** Start of Selected extract **

Also, if you are interested, the Evangelical Church in Volos has a service in English the first Sunday night of the month. The pastor's wife is a Greek-American so they definitely speak English there and you will find them very friendly. You'll also find several of the ladies from the foreign women's group there.

We also have a group on FB that is by invitation only.

Please send me a private message if you are interested in knowing more.

DD


x N.J x said:


> Hi, i was just looking at another message about living in Volos and i saw that there is a foreign womens group that meet up in Volos, well im British and live in Volos..
> For four years i have lived between UK and Thessaloniki, but the last year i have been living in Volos.. I have not realy made many friends in volos, well not English speaking ones anyway...that live here permanently!!
> Soo if theres any of you out there... plz get back to me!!
> Thanks..


----------



## vaio (Sep 10, 2012)

*usa to volos*

Hi if you are still on this site please let me know. I moved to volos from usa with my greek husband and i am looking for english people 


DelawareDeb said:


> I'm the one who originally wrote about the foreign women's group in Volos.
> 
> We have a group that meets about every two weeks during the "school year" ie, we don't have meetings in the summer.
> 
> ...


----------



## DSMC (May 22, 2016)

*Volos*

Hi
I am looking for English speaking friends in Volos. I will be here for 15 months and I am PhD student here.


----------



## sjobrien (May 22, 2016)

I know you wrote this a while ago, but I will be shipping my items to Volos soon and then moving to Athens. I have friends that live in Ano Lehonia. Love to hear an update from you.


----------



## DSMC (May 22, 2016)

sjobrien said:


> I know you wrote this a while ago, but I will be shipping my items to Volos soon and then moving to Athens. I have friends that live in Ano Lehonia. Love to hear an update from you.


Many thanks for your message. I would be so glad to see you or your friend here. I am doing my PhD in Thessaly University, Mechanical Engineering department and I also rent an apartment here. Please let me know when you arrive in Volos, it would be great honor to see you.


----------

** End of Selected extract **

◆ What to work on:
- 1) Answer these from the Volos forum thread:
(a) When does the Evangelical Church in Volos hold its English service?
(b) About how often does the foreign women's group meet during the "school year"?
(c) How long will DSMC be in Volos?
- 2) Change "phylum" to "division" throughout the rows of taxonomic names, and write those rows out again with nothing else altered. Leave the pictures out.
The forum thread and the rows come from separate sources.

** Start of Record extracts **

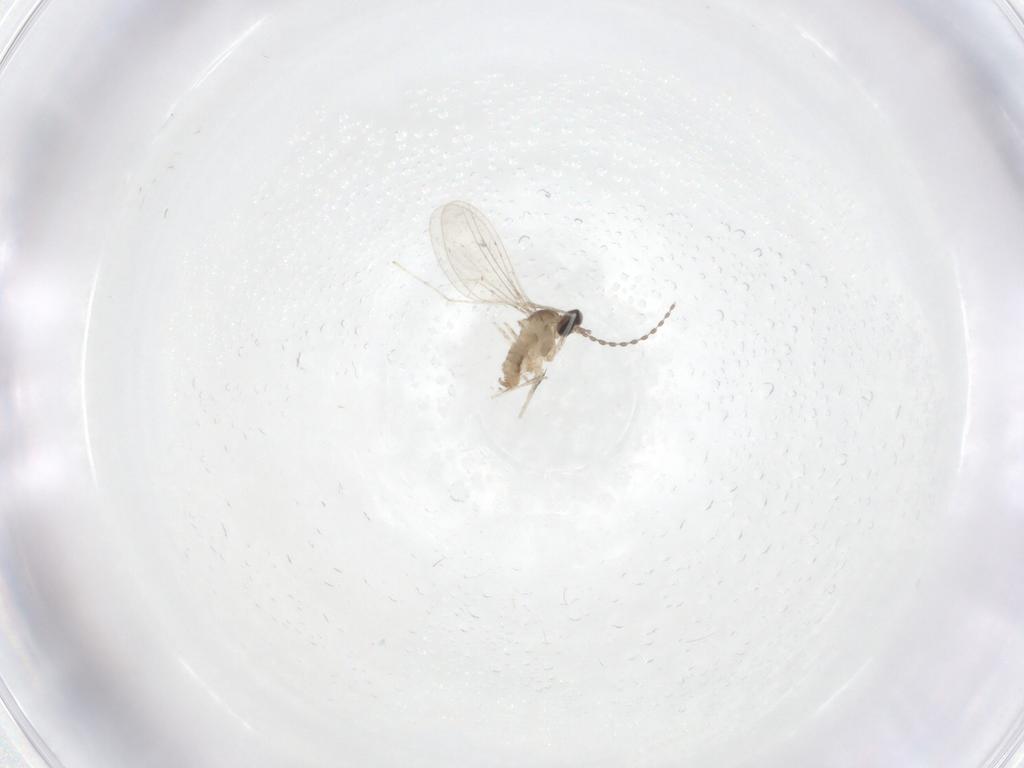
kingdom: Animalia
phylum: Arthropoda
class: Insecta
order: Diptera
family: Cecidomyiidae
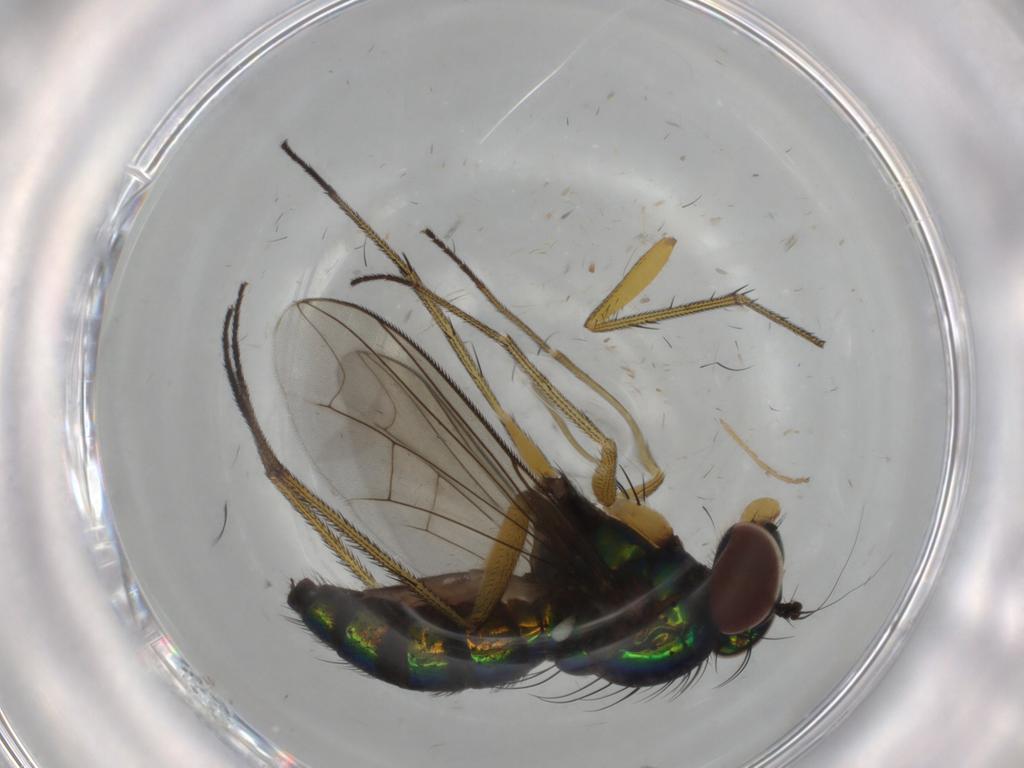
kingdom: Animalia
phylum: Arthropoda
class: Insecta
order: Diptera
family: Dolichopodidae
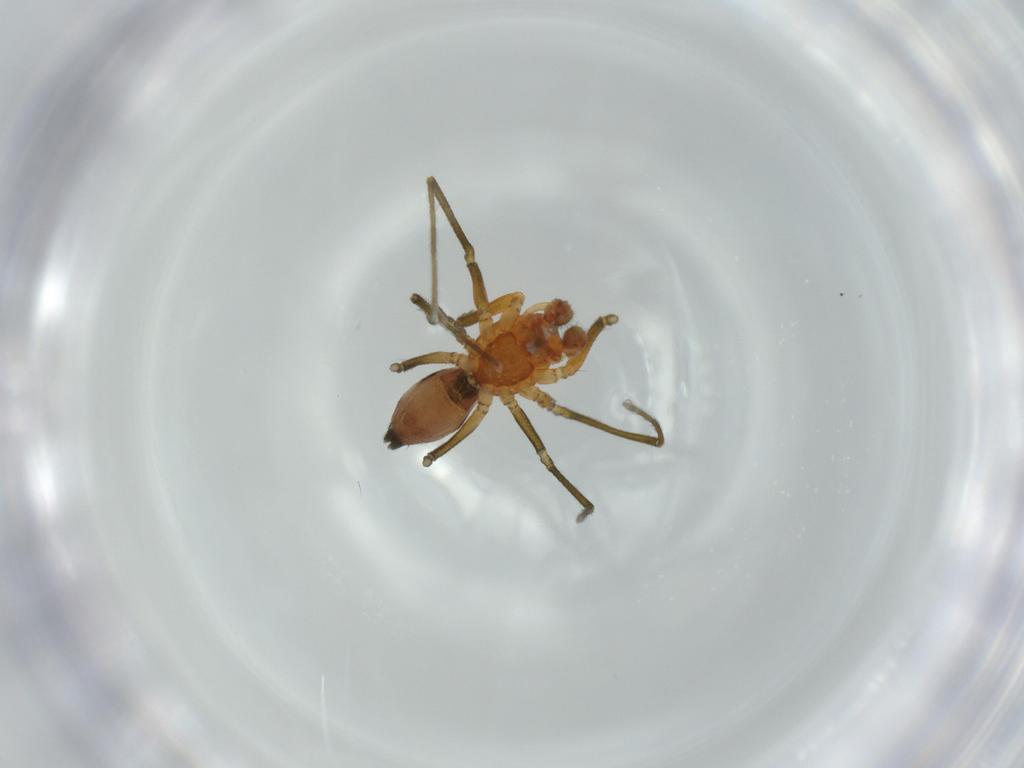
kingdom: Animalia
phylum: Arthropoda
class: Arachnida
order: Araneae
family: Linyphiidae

** End of Record extracts **

◆ Exercise results:
- 1)
(a) The first Sunday night of the month.
(b) About every two weeks.
(c) 15 months.

- 2)
kingdom: Animalia
division: Arthropoda
class: Insecta
order: Diptera
family: Cecidomyiidae
kingdom: Animalia
division: Arthropoda
class: Insecta
order: Diptera
family: Dolichopodidae
kingdom: Animalia
division: Arthropoda
class: Arachnida
order: Araneae
family: Linyphiidae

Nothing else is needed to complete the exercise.